APEL HARI KESIAPSIAGAAN BENCANA 2026, BPBD SANGGAU TEKANKAN PENTINGNYA KESIAPSIAGAAN BERSAMA
Sanggau – Badan Penanggulangan Bencana Daerah (BPBD) Kabupaten Sanggau melaksanakan Apel Hari Kesiapsiagaan Bencana (HKB) Tahun 2026 di halaman kantor BPBD Kabupaten Sanggau, Selasa (28/4). Kegiatan ini diikuti oleh unsur TNI/Polri, PMI, pemadam kebakaran, ASN, serta tamu undangan lainnya sebagai bentuk komitmen bersama dalam pengurangan risiko bencana.
Dalam sambutannya, Kepala Pelaksana BPBD Kabupaten Sanggau menyampaikan bahwa peringatan HKB tahun ini mengusung tema “Siap untuk Selamat” dengan subtema “Bersatu dalam Siaga, Tangguh Menghadapi Bencana”. Tema tersebut bertujuan meningkatkan kesadaran masyarakat terhadap risiko bencana serta melatih kemampuan evakuasi mandiri.
Ia menegaskan bahwa Kabupaten Sanggau memiliki potensi bencana kategori sedang, seperti banjir, angin puting beliung, tanah longsor, serta kebakaran hutan dan lahan. Hal ini terbukti dari kejadian banjir pada Januari 2026 yang melanda 18 desa di 4 kecamatan dan mengakibatkan ditetapkannya status siaga darurat berdasarkan Keputusan Bupati Sanggau Nomor 27/BPBD/2026.

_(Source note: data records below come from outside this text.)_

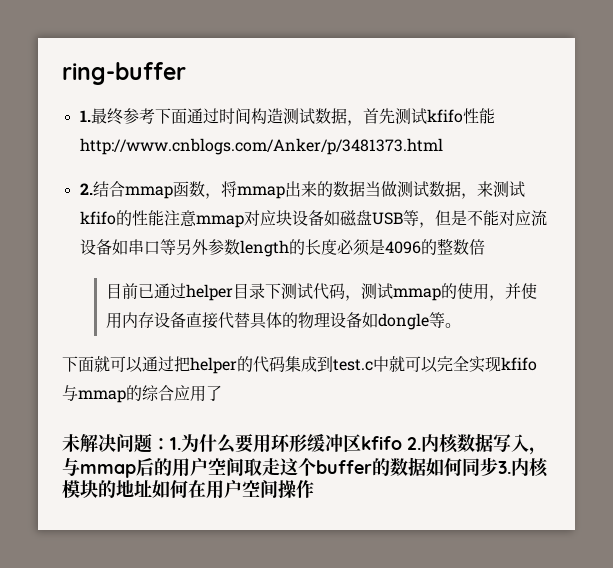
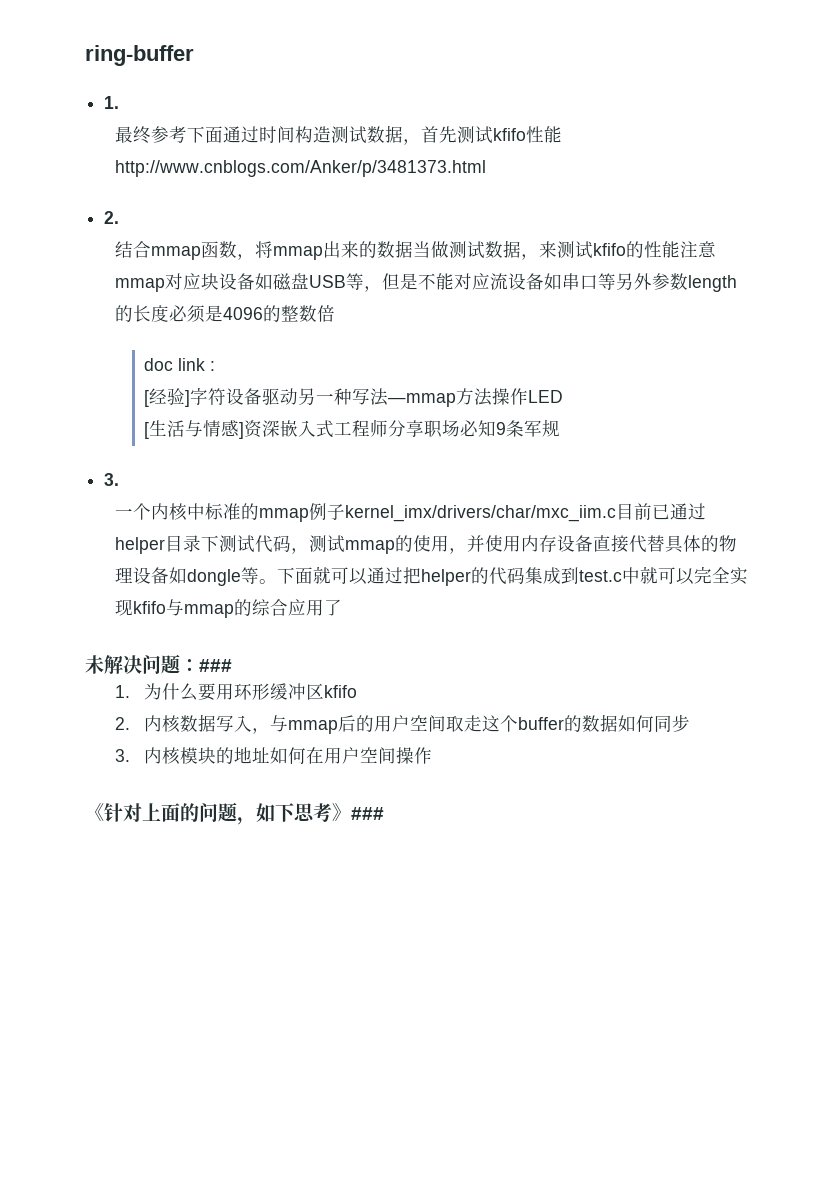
(91, 116) none -> (120, 102) //
(93, 189) none -> (120, 217) //
(485, 247) none -> [144,358,216,371] [144,387,564,407] [144,419,561,439] [104,473,120,486] [114,503,616,522] doc link : // [经验]字符设备驱动另一种写法—mmap方法操作LED // [生活与情感]资深嵌入式工程师分享职场必知9条军规 // 3. // 一个内核中标准的mmap例子kernel_imx/drivers/char/mxc_iim.c
(461, 325) // -> (277, 581) none
(170, 444) none -> [199,659,232,672] ### //
(402, 443) none -> (358, 691) //
(498, 466) none -> (691, 723) //
(314, 489) none -> [85,802,384,825] // 《针对上面的问题，如下思考》###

Lebih lanjut disampaikan, penanganan bencana telah melibatkan berbagai unsur pentahelix guna melakukan penyelamatan, perlindungan, serta pemenuhan kebutuhan logistik korban. Oleh karena itu, kesiapsiagaan menjadi kunci utama dalam meminimalisir dampak bencana.
Kepala Pelaksana juga menyoroti kelompok rentan seperti lansia, penyandang disabilitas, ibu-ibu, dan anak-anak yang memiliki risiko tinggi terdampak bencana. Ia menekankan pentingnya pemahaman dan kemampuan penyelamatan diri bagi kelompok tersebut.
Selain itu, ditegaskan bahwa kesiapsiagaan bencana bukan hanya tanggung jawab pemerintah, melainkan tanggung jawab bersama seluruh elemen masyarakat. Melalui kegiatan ini, diharapkan apel tidak sekadar menjadi seremoni tahunan, tetapi menjadi momentum evaluasi dan penguatan komitmen dalam menghadapi bencana.
Di akhir sambutannya, seluruh peserta diajak untuk meningkatkan kesadaran terhadap risiko bencana, mengenali tanda-tanda alam, serta membekali diri dengan pengetahuan dan keterampilan penanggulangan bencana. Upaya ini diharapkan dapat mewujudkan Sanggau yang tangguh bencana menuju visi “Sanggau Maju Berkelanjutan dan Berkeadilan” serta Indonesia tangguh bencana.
Kegiatan ditutup dengan ajakan untuk membangun kesiapsiagaan sejak dini, memahami risiko, serta meningkatkan budaya sadar bencana sebagai tanggung jawab bersama.